**Action item**.
Reproduce the data below with "search engine optimization" substituted for every instance of "SEO" and everything else unchanged. Leave the pictures out of your answer.

**Dataset excerpts**.
↓
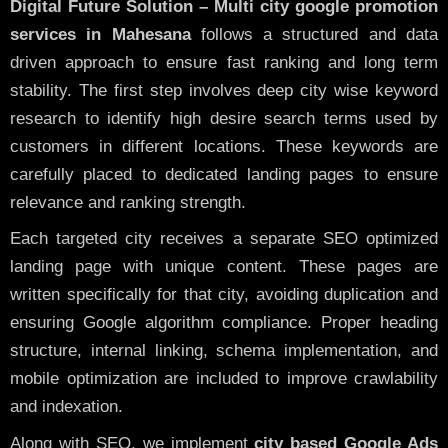
Digital Future Solution – Multi city google promotion
services in Mahesana
follows a structured and data
driven approach to ensure fast ranking and long term
stability. The first step involves deep city wise keyword
research to identify high desire search terms used by
customers in different locations. These keywords are
carefully placed to dedicated landing pages to ensure
relevance and ranking strength.
Each targeted city receives a separate SEO optimized
landing page with unique content. These pages are
written specifically for that city, avoiding duplication and
ensuring Google algorithm compliance. Proper heading
structure, internal linking, schema implementation, and
mobile optimization are included to improve crawlability
and indexation.
Along with SEO, we implement
city based Google Ads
↑
**The answer**.
Digital Future Solution – Multi city google promotion
services in Mahesana
follows a structured and data
driven approach to ensure fast ranking and long term
stability. The first step involves deep city wise keyword
research to identify high desire search terms used by
customers in different locations. These keywords are
carefully placed to dedicated landing pages to ensure
relevance and ranking strength.
Each targeted city receives a separate search engine optimization optimized
landing page with unique content. These pages are
written specifically for that city, avoiding duplication and
ensuring Google algorithm compliance. Proper heading
structure, internal linking, schema implementation, and
mobile optimization are included to improve crawlability
and indexation.
Along with search engine optimization, we implement
city based Google Ads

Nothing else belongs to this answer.